Q. How does your office and the mandatory training help lower sexual abuse?

If individuals seeking to serve in youth programs are aware of the University’s standards around behavior, know a background check will be performed, and training provided to all program staff, some will self-select out of the application process. For those with ill intentions who make it through these gates, prevention standards like our Code of Conduct for Minors Protection found in our Resource Library and in the University’s Protection of Minors and Reporting Abuse Policy (HRM-050) set the stage for appropriate and not appropriate behavior and educate/empower people to identify and report. Training combined with other tools like background checks are powerful ways to reduce the likelihood of abuse and increase the likelihood of reporting.

Q. Who needs to take youth protection training?

Anyone who works or volunteers in a “covered program” with children at UVA; that is, a program where children are placed directly under their care here. The training expires every two years. If someone has taken training that is not yet expired, I would still highly encourage them to complete the updated course because it presents new material and balances information about protecting the child and the program staff member. It takes multiple exposures to training and information to remember it all. Everyone is invited to take this training by contacting the Office of Youth Protection at youthprotection@virginia.edu.

Q. How will you measure success?

First, we will see an increase in disclosures and reporting. Reporting is not only limited to what we see on television shows or hear about in the news where someone calls child protective services. It’s people having the right conversations to say, “here’s what I saw and I’m concerned,” or “this happened and it made me uneasy.” While none of us wants to see that increase, we want people to talk openly about this. One of the functions of my role is to visit programs as they are operating and see them in action. If we are successful, we will see a cultural change – a broader understanding of what is acceptable when working with youth, noticeable differences in how people conduct themselves, and how program directors and staff talk with one another and hold one another accountable. Our programs already operate with a high level of integrity, and I’m excited to equip them with the tools to continue to do great work!
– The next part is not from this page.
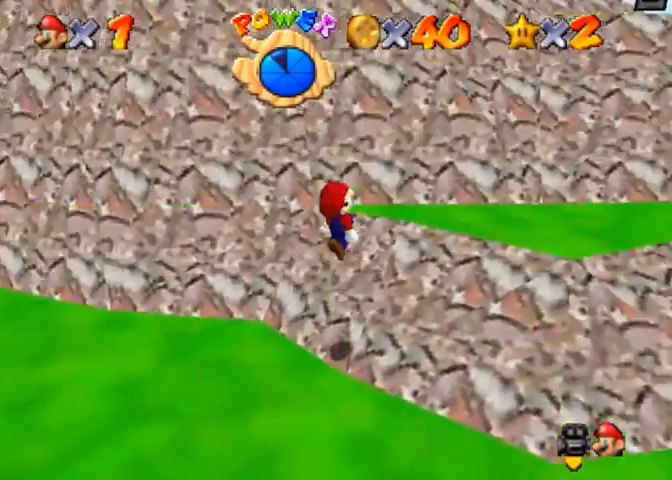
{"buttons": [], "left_stick": "up-right", "right_stick": "center", "events": [[267, "CROSS", "up"]]}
Q. How would my report or expression of concern about a behavior change anything?

When people speak up, share honest concerns, or when multiple reports are made, it allows program directors or authorities to look at the bigger picture of what is happening and provide support where needed.

Q. What has changed about child sexual abuse over the past years?

We talk about it more as a society than we did when I started in the industry ten years ago. For example, parents talk about bodily anatomy with their children more frequently than before. Topics like LGBTQ+ identifying youth are more frequently heard. Resources around peer-to-peer abuse are more readily available. Even hearing the word “consensual” in social media or at the lunch table in a high school between a group of students is more common. 

Q. What keeps you motivated in your job?

We want the parents of children participating in programs at the University to know what they should expect regarding the safety of their children when they are in our care. We want families to have positive experiences in our programs and for these programs to have a lasting legacy here at the University. At the end of the day, I think about it in terms of the life of a child. They deserve the same level of respect, dignity, and care here as at any other youth program across the country.